* What you will do: Below this line is a set of entries; quote exactly the lines from the line that contains "80. Grande N, Catalano" to the line that contains "92. Gehlbach DL, Sousa", both lines included.

• • • • •

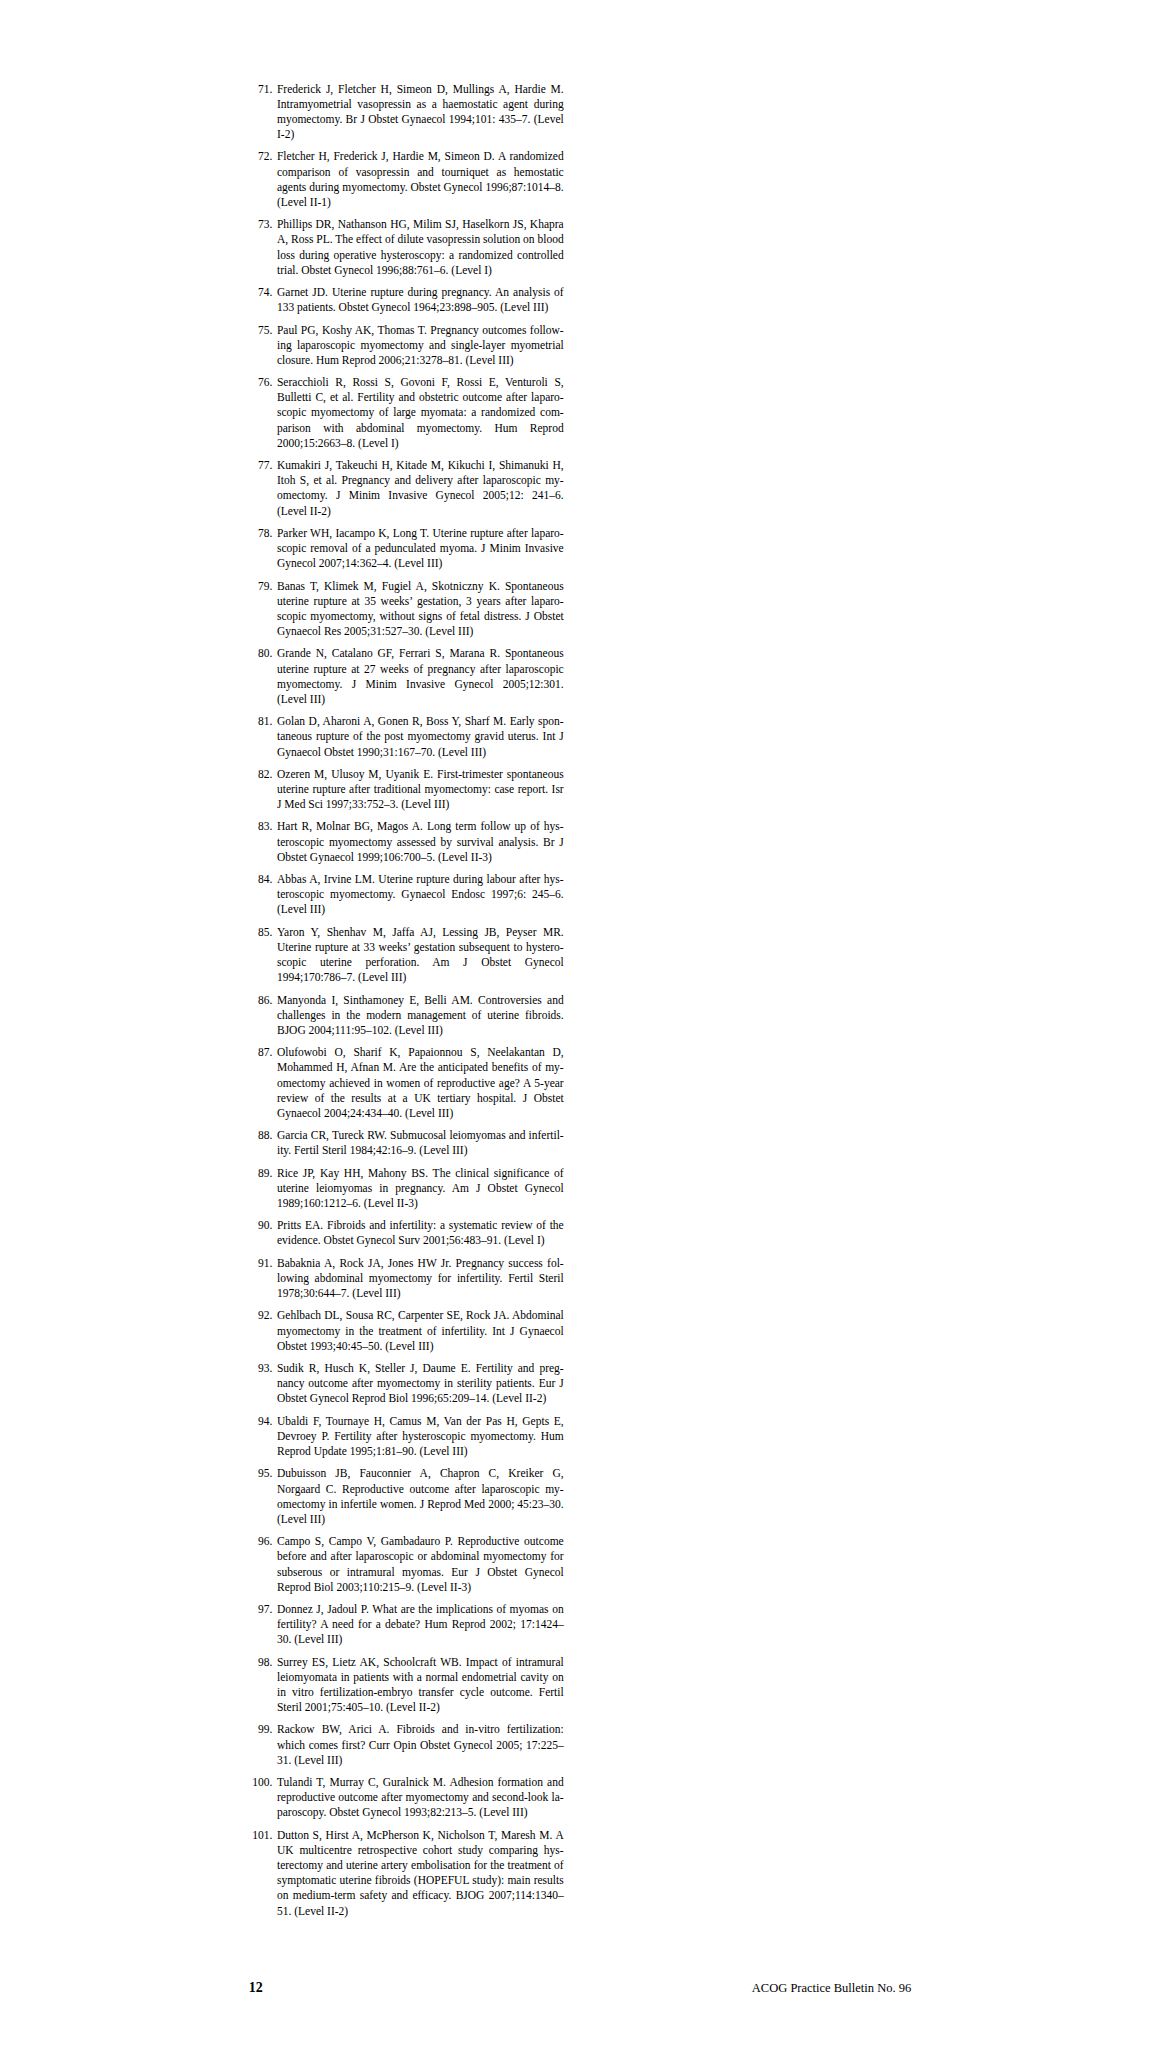71. Frederick J, Fletcher H, Simeon D, Mullings A, Hardie M. Intramyometrial vasopressin as a haemostatic agent during myomectomy. Br J Obstet Gynaecol 1994;101: 435–7. (Level I-2)
72. Fletcher H, Frederick J, Hardie M, Simeon D. A randomized comparison of vasopressin and tourniquet as hemostatic agents during myomectomy. Obstet Gynecol 1996;87:1014–8. (Level II-1)
73. Phillips DR, Nathanson HG, Milim SJ, Haselkorn JS, Khapra A, Ross PL. The effect of dilute vasopressin solution on blood loss during operative hysteroscopy: a randomized controlled trial. Obstet Gynecol 1996;88:761–6. (Level I)
74. Garnet JD. Uterine rupture during pregnancy. An analysis of 133 patients. Obstet Gynecol 1964;23:898–905. (Level III)
75. Paul PG, Koshy AK, Thomas T. Pregnancy outcomes following laparoscopic myomectomy and single-layer myometrial closure. Hum Reprod 2006;21:3278–81. (Level III)
76. Seracchioli R, Rossi S, Govoni F, Rossi E, Venturoli S, Bulletti C, et al. Fertility and obstetric outcome after laparoscopic myomectomy of large myomata: a randomized comparison with abdominal myomectomy. Hum Reprod 2000;15:2663–8. (Level I)
77. Kumakiri J, Takeuchi H, Kitade M, Kikuchi I, Shimanuki H, Itoh S, et al. Pregnancy and delivery after laparoscopic myomectomy. J Minim Invasive Gynecol 2005;12: 241–6. (Level II-2)
78. Parker WH, Iacampo K, Long T. Uterine rupture after laparoscopic removal of a pedunculated myoma. J Minim Invasive Gynecol 2007;14:362–4. (Level III)
79. Banas T, Klimek M, Fugiel A, Skotniczny K. Spontaneous uterine rupture at 35 weeks’ gestation, 3 years after laparoscopic myomectomy, without signs of fetal distress. J Obstet Gynaecol Res 2005;31:527–30. (Level III)
80. Grande N, Catalano GF, Ferrari S, Marana R. Spontaneous uterine rupture at 27 weeks of pregnancy after laparoscopic myomectomy. J Minim Invasive Gynecol 2005;12:301. (Level III)
81. Golan D, Aharoni A, Gonen R, Boss Y, Sharf M. Early spontaneous rupture of the post myomectomy gravid uterus. Int J Gynaecol Obstet 1990;31:167–70. (Level III)
82. Ozeren M, Ulusoy M, Uyanik E. First-trimester spontaneous uterine rupture after traditional myomectomy: case report. Isr J Med Sci 1997;33:752–3. (Level III)
83. Hart R, Molnar BG, Magos A. Long term follow up of hysteroscopic myomectomy assessed by survival analysis. Br J Obstet Gynaecol 1999;106:700–5. (Level II-3)
84. Abbas A, Irvine LM. Uterine rupture during labour after hysteroscopic myomectomy. Gynaecol Endosc 1997;6: 245–6. (Level III)
85. Yaron Y, Shenhav M, Jaffa AJ, Lessing JB, Peyser MR. Uterine rupture at 33 weeks’ gestation subsequent to hysteroscopic uterine perforation. Am J Obstet Gynecol 1994;170:786–7. (Level III)
86. Manyonda I, Sinthamoney E, Belli AM. Controversies and challenges in the modern management of uterine fibroids. BJOG 2004;111:95–102. (Level III)
87. Olufowobi O, Sharif K, Papaionnou S, Neelakantan D, Mohammed H, Afnan M. Are the anticipated benefits of myomectomy achieved in women of reproductive age? A 5-year review of the results at a UK tertiary hospital. J Obstet Gynaecol 2004;24:434–40. (Level III)
88. Garcia CR, Tureck RW. Submucosal leiomyomas and infertility. Fertil Steril 1984;42:16–9. (Level III)
89. Rice JP, Kay HH, Mahony BS. The clinical significance of uterine leiomyomas in pregnancy. Am J Obstet Gynecol 1989;160:1212–6. (Level II-3)
90. Pritts EA. Fibroids and infertility: a systematic review of the evidence. Obstet Gynecol Surv 2001;56:483–91. (Level I)
91. Babaknia A, Rock JA, Jones HW Jr. Pregnancy success following abdominal myomectomy for infertility. Fertil Steril 1978;30:644–7. (Level III)
92. Gehlbach DL, Sousa RC, Carpenter SE, Rock JA. Abdominal myomectomy in the treatment of infertility. Int J Gynaecol Obstet 1993;40:45–50. (Level III)
93. Sudik R, Husch K, Steller J, Daume E. Fertility and pregnancy outcome after myomectomy in sterility patients. Eur J Obstet Gynecol Reprod Biol 1996;65:209–14. (Level II-2)
94. Ubaldi F, Tournaye H, Camus M, Van der Pas H, Gepts E, Devroey P. Fertility after hysteroscopic myomectomy. Hum Reprod Update 1995;1:81–90. (Level III)
95. Dubuisson JB, Fauconnier A, Chapron C, Kreiker G, Norgaard C. Reproductive outcome after laparoscopic myomectomy in infertile women. J Reprod Med 2000; 45:23–30. (Level III)
96. Campo S, Campo V, Gambadauro P. Reproductive outcome before and after laparoscopic or abdominal myomectomy for subserous or intramural myomas. Eur J Obstet Gynecol Reprod Biol 2003;110:215–9. (Level II-3)
97. Donnez J, Jadoul P. What are the implications of myomas on fertility? A need for a debate? Hum Reprod 2002; 17:1424–30. (Level III)
98. Surrey ES, Lietz AK, Schoolcraft WB. Impact of intramural leiomyomata in patients with a normal endometrial cavity on in vitro fertilization-embryo transfer cycle outcome. Fertil Steril 2001;75:405–10. (Level II-2)
99. Rackow BW, Arici A. Fibroids and in-vitro fertilization: which comes first? Curr Opin Obstet Gynecol 2005; 17:225–31. (Level III)
100. Tulandi T, Murray C, Guralnick M. Adhesion formation and reproductive outcome after myomectomy and second-look laparoscopy. Obstet Gynecol 1993;82:213–5. (Level III)
101. Dutton S, Hirst A, McPherson K, Nicholson T, Maresh M. A UK multicentre retrospective cohort study comparing hysterectomy and uterine artery embolisation for the treatment of symptomatic uterine fibroids (HOPEFUL study): main results on medium-term safety and efficacy. BJOG 2007;114:1340–51. (Level II-2)
12
ACOG Practice Bulletin No. 96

• • • • •

* Final answer:
80. Grande N, Catalano GF, Ferrari S, Marana R. Spontaneous uterine rupture at 27 weeks of pregnancy after laparoscopic myomectomy. J Minim Invasive Gynecol 2005;12:301. (Level III)
81. Golan D, Aharoni A, Gonen R, Boss Y, Sharf M. Early spontaneous rupture of the post myomectomy gravid uterus. Int J Gynaecol Obstet 1990;31:167–70. (Level III)
82. Ozeren M, Ulusoy M, Uyanik E. First-trimester spontaneous uterine rupture after traditional myomectomy: case report. Isr J Med Sci 1997;33:752–3. (Level III)
83. Hart R, Molnar BG, Magos A. Long term follow up of hysteroscopic myomectomy assessed by survival analysis. Br J Obstet Gynaecol 1999;106:700–5. (Level II-3)
84. Abbas A, Irvine LM. Uterine rupture during labour after hysteroscopic myomectomy. Gynaecol Endosc 1997;6: 245–6. (Level III)
85. Yaron Y, Shenhav M, Jaffa AJ, Lessing JB, Peyser MR. Uterine rupture at 33 weeks’ gestation subsequent to hysteroscopic uterine perforation. Am J Obstet Gynecol 1994;170:786–7. (Level III)
86. Manyonda I, Sinthamoney E, Belli AM. Controversies and challenges in the modern management of uterine fibroids. BJOG 2004;111:95–102. (Level III)
87. Olufowobi O, Sharif K, Papaionnou S, Neelakantan D, Mohammed H, Afnan M. Are the anticipated benefits of myomectomy achieved in women of reproductive age? A 5-year review of the results at a UK tertiary hospital. J Obstet Gynaecol 2004;24:434–40. (Level III)
88. Garcia CR, Tureck RW. Submucosal leiomyomas and infertility. Fertil Steril 1984;42:16–9. (Level III)
89. Rice JP, Kay HH, Mahony BS. The clinical significance of uterine leiomyomas in pregnancy. Am J Obstet Gynecol 1989;160:1212–6. (Level II-3)
90. Pritts EA. Fibroids and infertility: a systematic review of the evidence. Obstet Gynecol Surv 2001;56:483–91. (Level I)
91. Babaknia A, Rock JA, Jones HW Jr. Pregnancy success following abdominal myomectomy for infertility. Fertil Steril 1978;30:644–7. (Level III)
92. Gehlbach DL, Sousa RC, Carpenter SE, Rock JA. Abdominal myomectomy in the treatment of infertility. Int J Gynaecol Obstet 1993;40:45–50. (Level III)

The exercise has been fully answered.